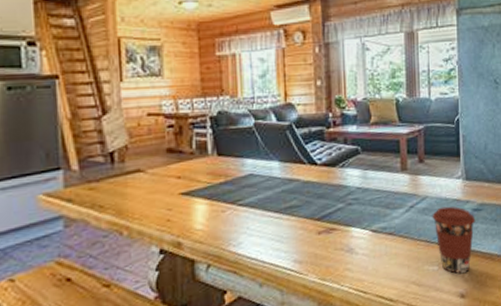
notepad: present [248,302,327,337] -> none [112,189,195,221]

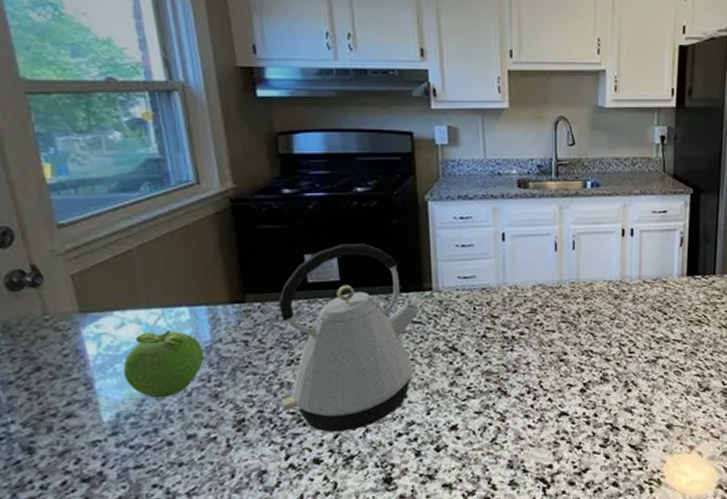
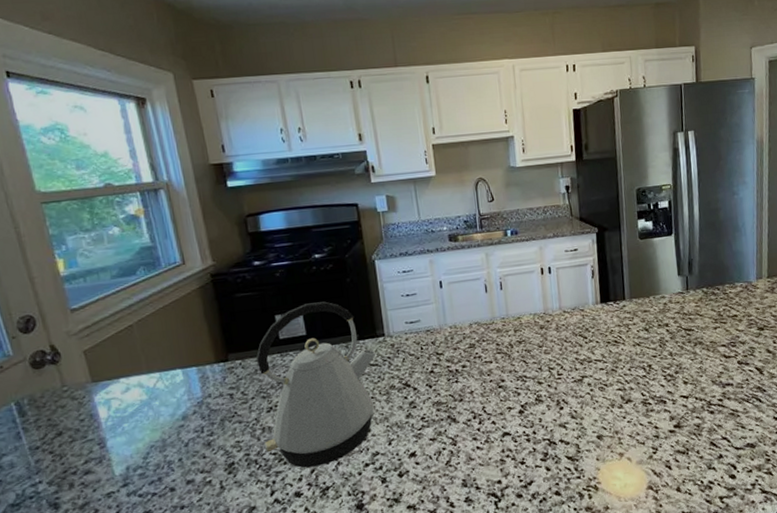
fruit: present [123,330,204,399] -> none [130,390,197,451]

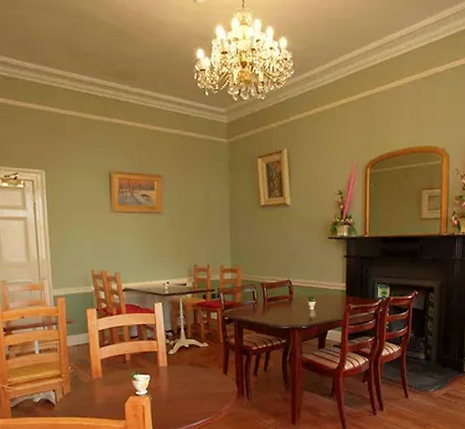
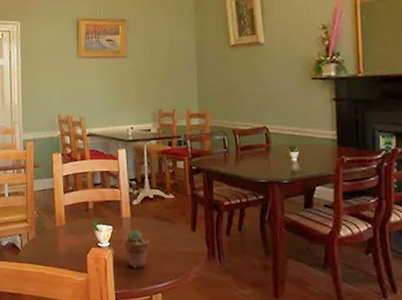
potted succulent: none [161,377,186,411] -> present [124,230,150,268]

==

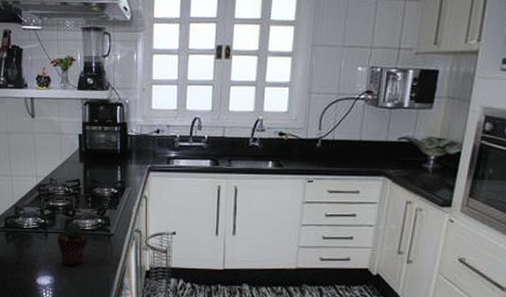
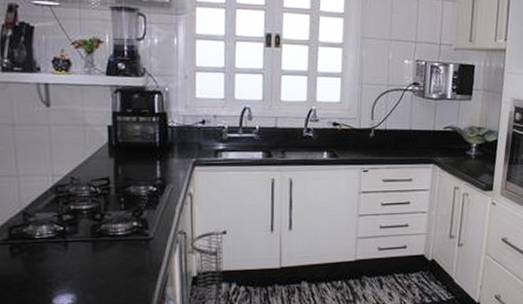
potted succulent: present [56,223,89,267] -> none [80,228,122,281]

* * *

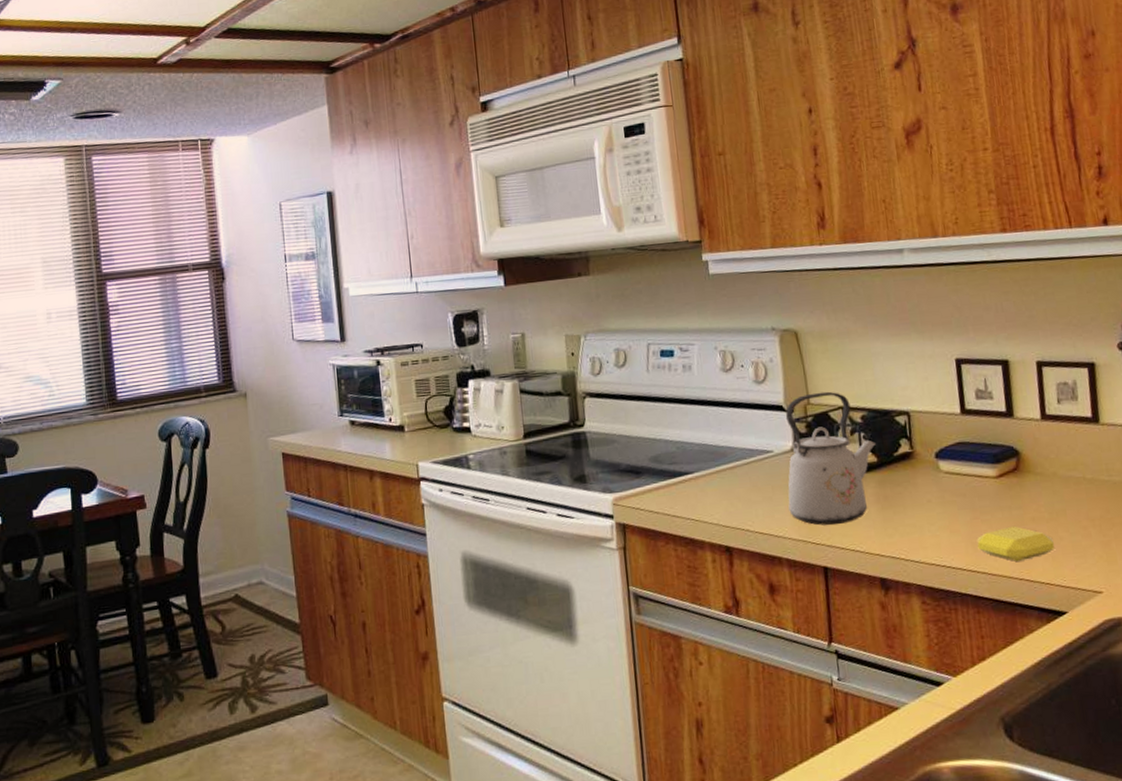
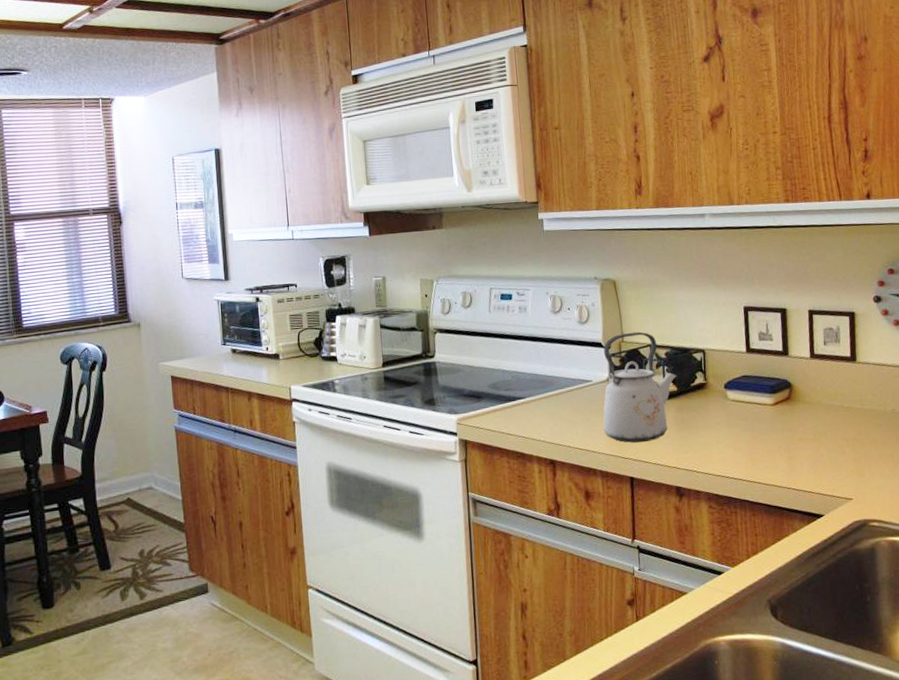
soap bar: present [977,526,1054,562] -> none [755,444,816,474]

Exercise instructions: Look above for the line with "fruit: present [123,330,204,399]", then print it and each line after it down to and including the line with "potted succulent: none". Leave out the pictures and keep the wording exact.

Answer to the exercise:
fruit: present [123,330,204,399] -> none [130,390,197,451]

potted succulent: none [161,377,186,411] -> present [124,230,150,268]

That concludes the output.